Le montage n’a pas en revanche ce caractère abusif s’il ressort que la holding a effectivement réinvesti une part significative du produit dans le vente dans une activité économique.
Les différent arrêts apportent des précisions sur les situations dans lesquelles il y a abus de droits :
- Sur la notion de réinvestissement économique
Le Conseil d’Etat écarte les investissements purement patrimoniaux (placement en valeur mobilières, inscriptions en comptes courants d’actionnaires). Mais il ne s’est pas prononcé sur la possibilité d’exercer une activité de capital-développement consistant en la prise de participations minoritaires dans des sociétés non cotées.

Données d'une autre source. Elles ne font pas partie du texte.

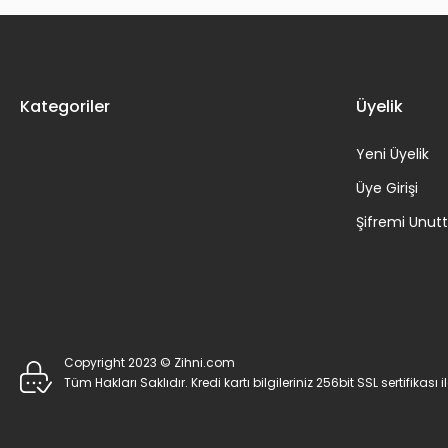
Kategoriler
Üyelik
Yeni Üyelik
Üye Girişi
Şifremi Unu
Copyright 2023 © Zihni.com
Tüm Hakları Saklıdır. Kredi kartı bilgileriniz 256bit SSL sertifikası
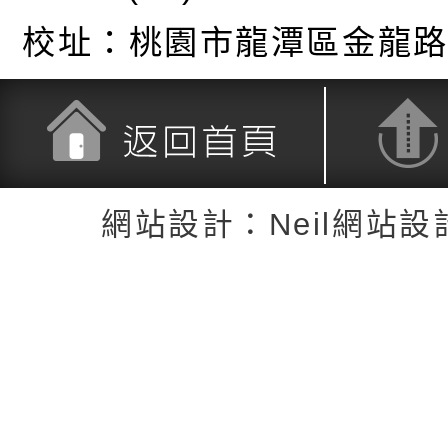
校址：
桃園市龍潭區金龍路
返回首頁
返回頂端
網站設計：Neil網站設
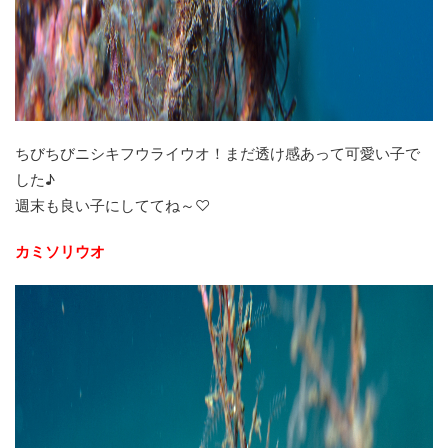
ちびちびニシキフウライウオ！まだ透け感あって可愛い子で
した♪
週末も良い子にしててね～♡
カミソリウオ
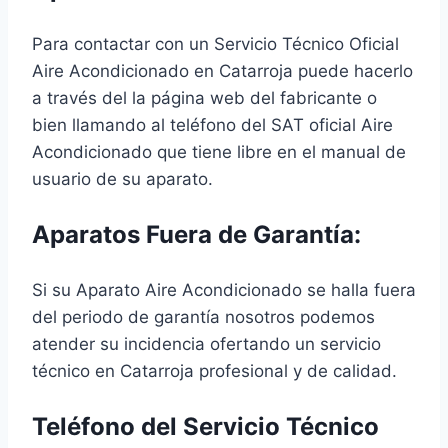
Para contactar con un Servicio Técnico Oficial
Aire Acondicionado en Catarroja puede hacerlo
a través del la página web del fabricante o
bien llamando al teléfono del SAT oficial Aire
Acondicionado que tiene libre en el manual de
usuario de su aparato.
Aparatos Fuera de Garantía:
Si su Aparato Aire Acondicionado se halla fuera
del periodo de garantía nosotros podemos
atender su incidencia ofertando un servicio
técnico en Catarroja profesional y de calidad.
Teléfono del Servicio Técnico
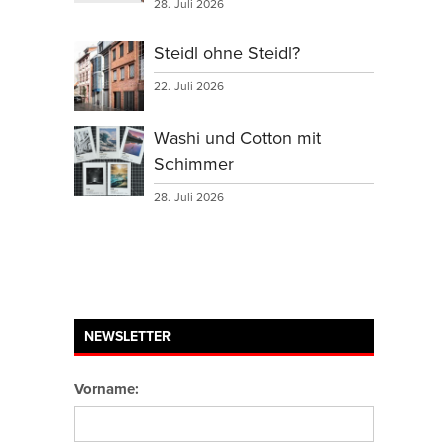
28. Juli 2026
Steidl ohne Steidl?
22. Juli 2026
Washi und Cotton mit
Schimmer
28. Juli 2026
NEWSLETTER
Vorname:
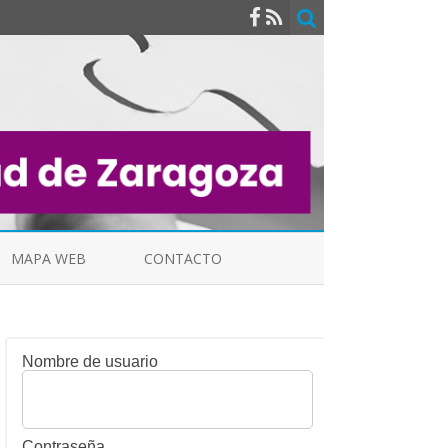
MAPA WEB
CONTACTO
Nombre de usuario
INDICALES
Contraseña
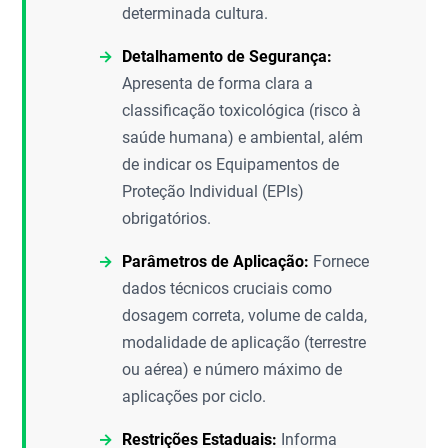
determinada cultura.
Detalhamento de Segurança:
Apresenta de forma clara a
classificação toxicológica (risco à
saúde humana) e ambiental, além
de indicar os Equipamentos de
Proteção Individual (EPIs)
obrigatórios.
Parâmetros de Aplicação:
Fornece
dados técnicos cruciais como
dosagem correta, volume de calda,
modalidade de aplicação (terrestre
ou aérea) e número máximo de
aplicações por ciclo.
Restrições Estaduais:
Informa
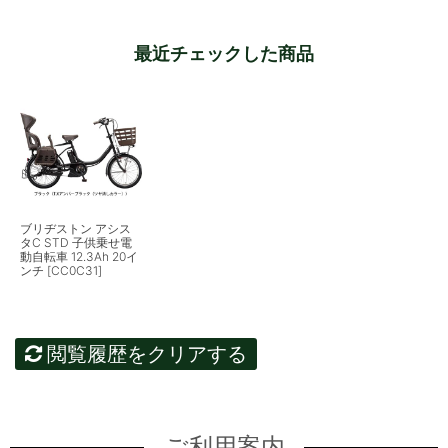
最近チェックした商品
ブリヂストン アシス
タC STD 子供乗せ電
動自転車 12.3Ah 20イ
ンチ [CC0C31]
閲覧履歴をクリアする
ご利用案内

La prudence demeure aussi de mise pour les opérations immobilières (location en meublés, marchand de biens).
- Sur la proportion à réinvestir
Le Conseil d’Etat évoque « une part significative » du produit de cession et a ainsi rejeté une réinvestissement de 15 % du produit de la cession. Le CAD considère pour sa part qu’un quantum de 40 % est satisfaisant.
- Sur le délai de réinvestissement
Le Conseil d’Etat admet que le réemploi n’intervienne pas immédiat dans la mesure où la société justifie de l’accomplissement de démarches actives, dûment documentées. Ainsi, il a accepté un réinvestissement à l’issue d’un délai de 3 années.

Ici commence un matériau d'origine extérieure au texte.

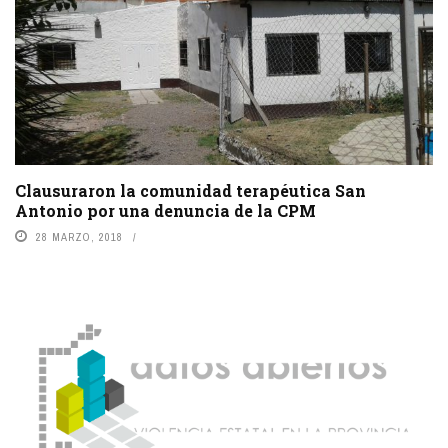
Clausuraron la comunidad terapéutica San
Antonio por una denuncia de la CPM
28 MARZO, 2018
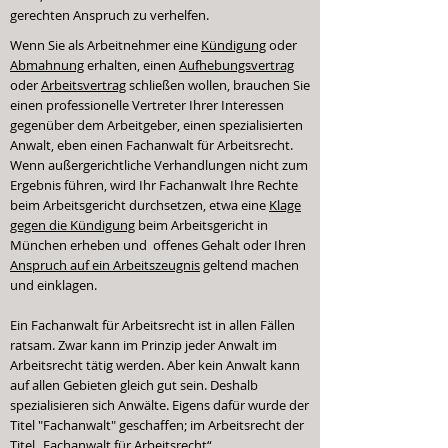
gerechten Anspruch zu verhelfen.
Wenn Sie als Arbeitnehmer eine
Kündigung
oder
Abmahnung
erhalten, einen
Aufhebungsvertrag
oder
Arbeitsvertrag
schließen wollen, brauchen Sie
einen professionelle Vertreter Ihrer Interessen
gegenüber dem Arbeitgeber, einen spezialisierten
Anwalt, eben einen Fachanwalt für Arbeitsrecht.
Wenn außergerichtliche Verhandlungen nicht zum
Ergebnis führen, wird Ihr Fachanwalt Ihre Rechte
beim Arbeitsgericht durchsetzen, etwa eine
Klage
gegen die Kündigung
beim Arbeitsgericht in
München erheben und offenes Gehalt oder Ihren
Anspruch auf ein Arbeitszeugnis
geltend machen
und einklagen.
Ein Fachanwalt für Arbeitsrecht ist in allen Fällen
ratsam. Zwar kann im Prinzip jeder Anwalt im
Arbeitsrecht tätig werden. Aber kein Anwalt kann
auf allen Gebieten gleich gut sein. Deshalb
spezialisieren sich Anwälte. Eigens dafür wurde der
Titel "Fachanwalt" geschaffen; im Arbeitsrecht der
Titel „Fachanwalt für Arbeitsrecht“.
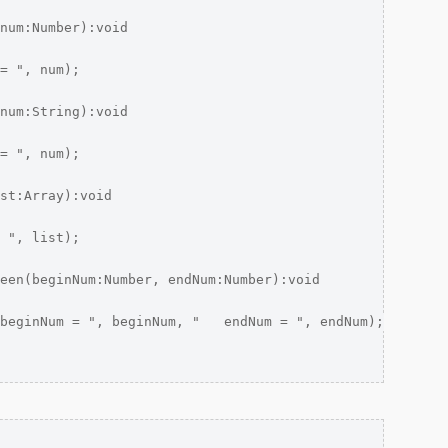
num:Number):void 

= ", num);

num:String):void

= ", num);

st:Array):void

 ", list);

een(beginNum:Number, endNum:Number):void

beginNum = ", beginNum, "   endNum = ", endNum);
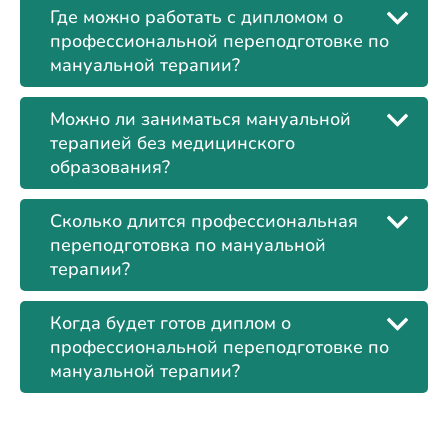
Где можно работать с дипломом о
профессиональной переподготовке по
мануальной терапии?
Можно ли заниматься мануальной
терапией без медицинского
образования?
Сколько длится профессиональная
переподготовка по мануальной
терапии?
Когда будет готов диплом о
профессиональной переподготовке по
мануальной терапии?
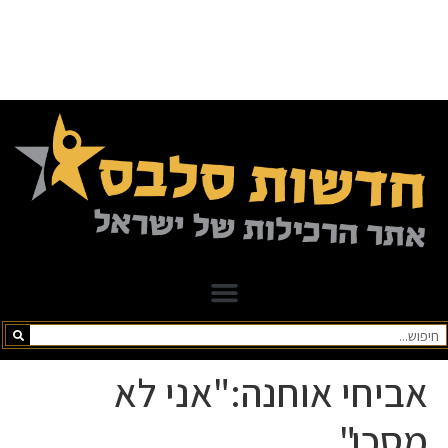
אביחי אוחנה:"אני לא
מסכן".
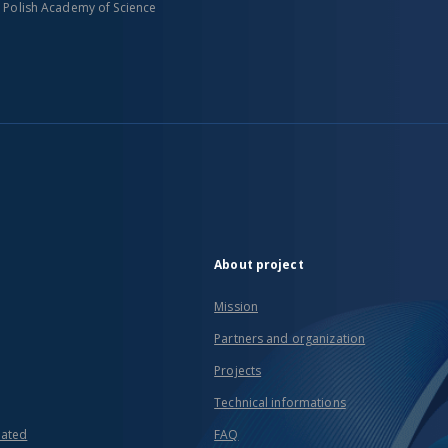
n Polish Academy of Science
About project
Mission
Partners and organization
Projects
Technical informations
eated
FAQ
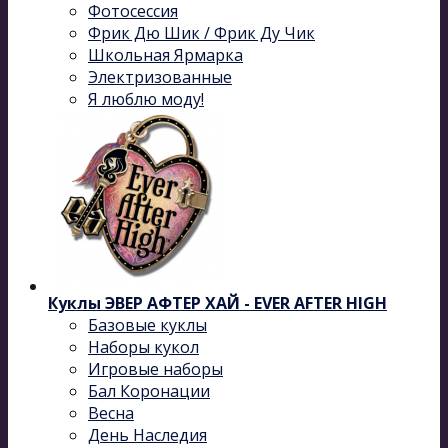
Фотосессия
Фрик Дю Шик / Фрик Ду Чик
Школьная Ярмарка
Электризованные
Я люблю моду!
Куклы ЭВЕР АФТЕР ХАЙ - EVER AFTER HIGH
Базовые куклы
Наборы кукол
Игровые наборы
Бал Коронации
Весна
День Наследия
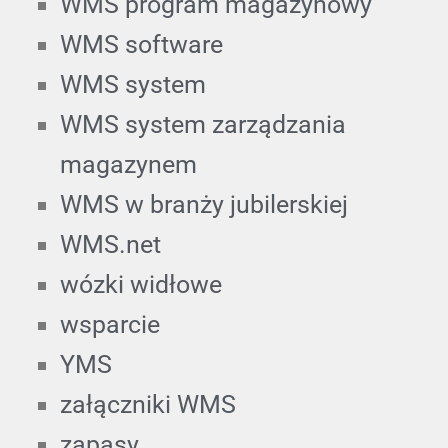
WMS program magazynowy
WMS software
WMS system
WMS system zarządzania
magazynem
WMS w branży jubilerskiej
WMS.net
wózki widłowe
wsparcie
YMS
załączniki WMS
zapasy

Abus de droit et régime automatique de sursis
La plupart des arrêts ayant été rendus dans le cadre du report optionnel antérieur au 1er janvier 2000, une question restait en suspens : le caractère désormais automatique du sursis d’imposition applicable depuis 2000 permet-il d’écarter l’abus de droit, en l’absence de choix du contribuable ? Jusqu’à son revirement de février 2012, le CAD considérait qu’un schéma d’apport-cession dans le nouveau régime du sursis ne pouvait pas être abusif, au motif que ce régime ne donnait pas lieu à une option, contrairement à l’ancien dispositif du report. En outre, dans un décision du 27 juillet 2012, le Conseil d’Etat a suivi l’avis du CAD et transpose ses critères antérieurs au nouveau régime du sursis de plein droit.
Conclusion
Avec le durcissement de l’imposition des plus-values prévu par la Loi de finances pour 2013, les opérations d’apport-cession risquaient de se multiplier, malgré les risques encourus. Cependant, l’incertitude contentieuse qui entoure la procédure de répression des abus de droit, sa longueur, et la difficulté de mise en oeuvre pour l’administration ont convaincu le Gouvernement de définir un nouveau régime légal de report d’imposition, en lieu et place du sursis. Ce dispositif, qui vise aussi à sécuriser les investisseurs, transpose dans la 3° loi de finances rectificatives pour 2012 certains critères retenus par la jurisprudence pour caractériser les opérations abusives.